START Information supplied
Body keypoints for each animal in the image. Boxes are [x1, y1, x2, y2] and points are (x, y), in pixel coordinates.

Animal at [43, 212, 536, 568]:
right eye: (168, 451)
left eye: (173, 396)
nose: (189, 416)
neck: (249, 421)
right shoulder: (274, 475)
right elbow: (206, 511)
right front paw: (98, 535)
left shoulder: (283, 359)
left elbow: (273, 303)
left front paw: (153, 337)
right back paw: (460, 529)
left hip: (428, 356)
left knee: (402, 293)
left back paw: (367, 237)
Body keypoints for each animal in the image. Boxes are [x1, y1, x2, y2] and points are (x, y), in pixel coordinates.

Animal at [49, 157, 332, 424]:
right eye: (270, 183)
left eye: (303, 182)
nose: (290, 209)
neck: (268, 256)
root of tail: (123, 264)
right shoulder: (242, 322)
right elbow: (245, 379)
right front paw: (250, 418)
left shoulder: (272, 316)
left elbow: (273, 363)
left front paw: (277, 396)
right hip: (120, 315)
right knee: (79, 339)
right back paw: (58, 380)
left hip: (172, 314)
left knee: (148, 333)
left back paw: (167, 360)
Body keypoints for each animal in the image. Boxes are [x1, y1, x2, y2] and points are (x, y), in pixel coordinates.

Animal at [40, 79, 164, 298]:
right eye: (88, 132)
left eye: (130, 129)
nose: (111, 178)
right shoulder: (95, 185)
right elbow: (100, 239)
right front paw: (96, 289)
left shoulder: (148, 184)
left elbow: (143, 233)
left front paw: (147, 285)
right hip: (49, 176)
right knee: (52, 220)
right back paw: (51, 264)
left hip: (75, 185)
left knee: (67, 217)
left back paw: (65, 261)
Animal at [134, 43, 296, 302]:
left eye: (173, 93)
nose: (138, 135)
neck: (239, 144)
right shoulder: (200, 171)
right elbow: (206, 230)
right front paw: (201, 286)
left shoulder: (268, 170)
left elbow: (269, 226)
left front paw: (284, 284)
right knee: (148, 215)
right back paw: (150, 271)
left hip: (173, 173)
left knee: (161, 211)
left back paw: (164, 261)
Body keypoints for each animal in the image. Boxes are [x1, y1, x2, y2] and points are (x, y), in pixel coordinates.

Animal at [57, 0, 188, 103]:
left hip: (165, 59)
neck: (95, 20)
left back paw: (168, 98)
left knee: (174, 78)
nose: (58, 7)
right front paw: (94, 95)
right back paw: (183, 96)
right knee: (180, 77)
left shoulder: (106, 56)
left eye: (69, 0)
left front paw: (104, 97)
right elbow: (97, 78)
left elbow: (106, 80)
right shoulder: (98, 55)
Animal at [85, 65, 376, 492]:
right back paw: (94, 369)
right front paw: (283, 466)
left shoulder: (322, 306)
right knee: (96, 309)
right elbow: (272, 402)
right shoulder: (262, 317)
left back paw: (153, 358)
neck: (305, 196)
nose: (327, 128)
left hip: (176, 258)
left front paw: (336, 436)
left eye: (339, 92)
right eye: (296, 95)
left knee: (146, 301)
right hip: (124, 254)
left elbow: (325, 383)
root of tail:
END Information supplied
:: Your task ::
Start at the line containing "left knee: (174, 78)" and copy each line through the last one in the records, exactly and with nothing added.

:: Your response ::
left knee: (174, 78)
nose: (58, 7)
right front paw: (94, 95)
right back paw: (183, 96)
right knee: (180, 77)
left shoulder: (106, 56)
left eye: (69, 0)
left front paw: (104, 97)
right elbow: (97, 78)
left elbow: (106, 80)
right shoulder: (98, 55)
Animal at [85, 65, 376, 492]:
right back paw: (94, 369)
right front paw: (283, 466)
left shoulder: (322, 306)
right knee: (96, 309)
right elbow: (272, 402)
right shoulder: (262, 317)
left back paw: (153, 358)
neck: (305, 196)
nose: (327, 128)
left hip: (176, 258)
left front paw: (336, 436)
left eye: (339, 92)
right eye: (296, 95)
left knee: (146, 301)
right hip: (124, 254)
left elbow: (325, 383)
root of tail:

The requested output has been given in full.